» **TEXTO DE PARTIDA**
= = = =

Por Carlos Rilova Jericó
Se han cumplido la semana pasada cien años de la puesta en marcha de uno de los inventos españoles más internacionales.
No, no me refiero ni al Chupa Chups ni a aquel prodigio de la propaganda franquista de la fregona, que, al final, sólo resultó ser una adaptación de un invento estadounidense.
Me refiero a una complicada máquina, un prodigio de la Ingeniería de tal calidad que sigue funcionando perfectamente pese a haber sido puesto en marcha ahora hace cien años. Y, además, a la vista de todo el Mundo. En un lugar de fama universal como las cataratas del Niágara, inmortalizado y popularizado gracias a numerosas películas que van desde dramas densos como el precisamente titulado “Niágara”, con Marilyn Monroe en uno de sus mejores papeles, a comedias de acción como “Superman II”.
Me refiero, pues, al transbordador que cruza sobre ese enorme salto de agua y que fue creado y puesto en marcha por el inventor cántabro Leonardo Torres Quevedo.
La noticia de ese centenario se ha repetido de manera pródiga en diversos medios y así es como me he enterado de que uno de los inventos de Torres Quevedo cumplía cien años y, es más, que había un grupo de personas interesadas en difundir esto y en, al parecer, dar el mayor pábulo mundial a un hecho desde luego importante.
La sensación que me ha quedado después de saber todo esto ha sido bastante agridulce. Por un lado he visto que, al menos, grandes medios de difusión nacional, han dado a conocer para el gran público algo que no es muy habitual en esos mentideros: una noticia positiva sobre la Historia de España en la que ese país que esos mismos medios suelen defender -pulserita rojigualda en ristre muchas veces- no aparece como el lugar de alguna hecatombe secular. Como ese país-zombi, sin personalidad, sin pasado, presente ni futuro digno de ser reseñado salvo para esculpir un epitafio pesimista, levantar un acta en la que constatar que -desde los tiempos de las cavernas- todo lo que se ha hecho al Sur de los Pirineos ha sido más bien del género de la Zarzuela, la chapuza o, en el menos malo de los casos -para variar en ese trastorno bipolar histórico-histérico tan característico de la opinión pública española- alguna hazaña desesperada en la que, sobre todo, han pesado mucho ciertos órganos privativos del macho de la especie…
Bien, superado ese grato asombro al ver que, al fin, resulta que el gran público sabía que había ingenieros españoles hace cien años cuyos inventos fueron comprados en países tan respetables como Canadá y que dichos inventos siguen funcionando sin novedad un siglo después, me vino la amargura.

= = = =

» **DATOS PROPORCIONADOS**

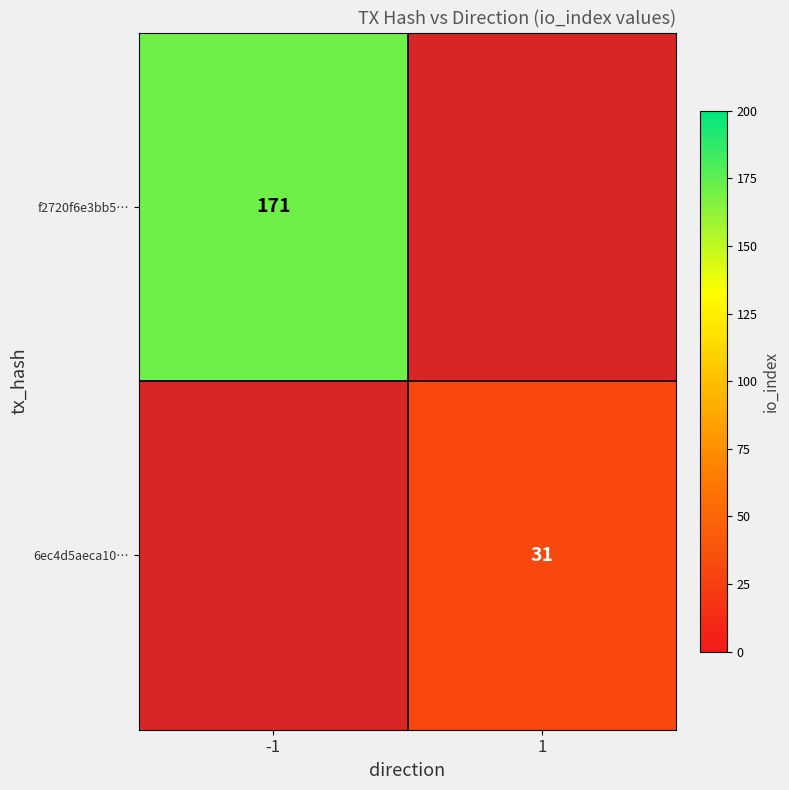

The value of f2720f6e3bb5… at -1 is 77. True or false?

False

= = = =

» **TRABAJO REQUERIDO**
Repite tal cual el fragmento del texto sobre el transbordador del Niágara que va desde "La noticia de" hasta "desde luego importante.", incluidas ambas partes.

» **RESULTADO OBTENIDO**
La noticia de ese centenario se ha repetido de manera pródiga en diversos medios y así es como me he enterado de que uno de los inventos de Torres Quevedo cumplía cien años y, es más, que había un grupo de personas interesadas en difundir esto y en, al parecer, dar el mayor pábulo mundial a un hecho desde luego importante.